Wednesday, March 6, 2013

Upside down grazers

possible alien world?
Imagine a world where animals graze on a surface of green extending above our heads. To me this sounds like a scene from a science fiction movie set on an alien world that requires ‘unabtainium’ or a ‘flux-vortex’ to exist. Yet, habitats like this exist on earth. The underside of sea ice is one (caves are probably another).

In the Arctic, the sun returns long before the ice melts. Since first year ice is relatively clear, sunlight can pass through. Algae takes advantage of this light and sets up shop on the bottom surface of the ice. A two-dimensional world is created in the normally three-dimensional euphotic zone.

Ice algae plays an important role at the base of the ecosystem. These algae blooms represent the beginning of the Arctic grazing season as no photosynthesis can occur during the long winter polar night. Since other phytoplankton are scarce this time of year, creatures flock to the icy roof for a meal. Diners include diatoms, protozoa, nematodes, copepods and others. Copepods in particular are a food source for bigger creatures and fish such Arctic cod. These fish are eaten by bigger fish, birds and marine mammals.

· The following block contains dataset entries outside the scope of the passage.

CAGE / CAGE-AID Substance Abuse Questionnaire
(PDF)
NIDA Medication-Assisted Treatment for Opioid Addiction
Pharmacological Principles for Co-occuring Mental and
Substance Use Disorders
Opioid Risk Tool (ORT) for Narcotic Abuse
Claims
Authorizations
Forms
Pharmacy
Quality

Light is critical for ice algae to thrive, so any snow covering the ice can have a negative impact. Too much snow and there won’t be enough light for the algae to grow. Additionally, particulates in the ice can block sunlight. A large mining or smelting operation could coat the ice in particles, blocking the algae’s light.

This ecosystem, like all others on our planet, will be impacted by climate change - and we don’t know exactly what the end result will be. Ice algae need the clearer first-year ice to grow. If warmer conditions made this ice melt sooner, the algae would sink and die. The grazers that depend on the algae would starve. On the sea floor, algae would decompose potentially creating anoxic conditions, a potentially fatal environment for bottom dwellers such as turbot, Greenland sharks and Arctic skate. Or, if warmer conditions result in less multiyear ice, potentially more first year ice could form. Ice algae would have more space to grow and more food could be available for all (assuming there was enough nutrients). 

Image is from here

1 comment:

  1. So global warming, from a algae sea ice perspective, could be either good news or bad news -- we just don't know which.